As part of instruction 2, the trial judge, in effect, advised the jury that the plaintiff was admitting that he was negligent. That part of instruction 2 states:

The plaintiff Richard Baughn also claims that as a proximate result of the serving of that liquor to John Michael Malone, that he subsequently drove his Volkswagen in such a manner as to cause permanent and disabling injuries to plaintiff Richard Baughn, and that even though he himself was negligent in part that because he was asleep *598 in the car and had no opportunity to consent to riding with John Michael Malone, he should be allowed recovery for his damages and his own negligence should not reduce those damages or prevent his recovery.

Baughn did not admit or claim he was negligent. It was error to advise the jury that he did, even though the judge found as a matter of law that Baughn was negligent.

[3] In instructions 7 and 10, the judge instructed the jury that Baughn was negligent as a matter of law and that his negligence was a proximate cause of his injuries. A finding of contributory negligence or proximate cause as a matter of law should be made only in the clearest of cases and when reasonable minds could not have differed in their interpretation of a factual pattern. Browning v. Ward, 70 Wash. 2d 45, 48-49, 422 P.2d 12 (1966); Bordynoski v. Bergner, 97 Wash. 2d 335, 340, 644 P.2d 1173 (1982). Whether Baughn's negligence was a proximate cause of his injuries was a factual question to be resolved by the jury. Reasonable minds could readily differ on the issue of whether Baughn's supplying of beer to Malone was a proximate cause of his injury. There was evidence that Malone purchased beer for himself and Hamilton purchased beer for both Baughn and Malone.

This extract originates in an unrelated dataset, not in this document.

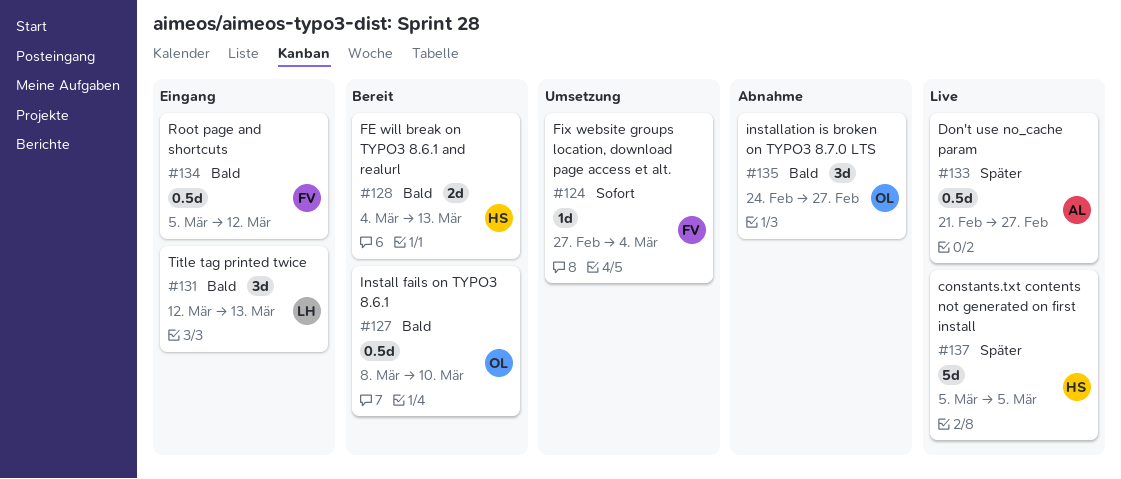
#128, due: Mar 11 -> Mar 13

Another complication in respect to proximate cause arises from evidence that the three young men were drinking whiskey earlier in the evening before going to the tavern. Liquor supplied to a minor in a social context is not actionable. Halvorson v. Birchfield Boiler, Inc., 76 Wash. 2d 759, 458 P.2d 897 (1969); Hulse v. Driver, 11 Wash. App. 509, 524 P.2d 255 (1974). It was error for the judge to instruct as a matter of law that Baughn's negligence was a proximate cause of his injuries.

Baughn's assignments of error relative to assertions that the trial judge commented on the evidence in violation of article 4, section 16, Washington Constitution, are without merit except for the comments in the instructions which we have discussed above.

Based on our review of the trial judge's instructions 7, 10 *599 and 12, we hold that the plaintiff's motion for a mistrial should have been granted.

The jury awarded Baughn a judgment against Malone in the gross amount of $262,000. It found Baughn's contributory negligence was the proximate cause of 65 percent of these damages. Therefore, Baughn was awarded a net judgment against Malone of $91,700. Malone does not appeal that judgment, nor does any party contest the gross amount of damages found by the jury in the first trial.

Accordingly, the gross amount of Baughn's damages in this case is fixed at $262,000. The case is remanded for retrial on the issue of the liability of the defendants Hemmings, Haller, and Harper, and their respective marital communities, and on the issue of whether the negligence of Baughn was a proximate cause of his injuries.

CALLOW and RINGOLD, JJ., concur.

Reconsideration denied February 4, 1983.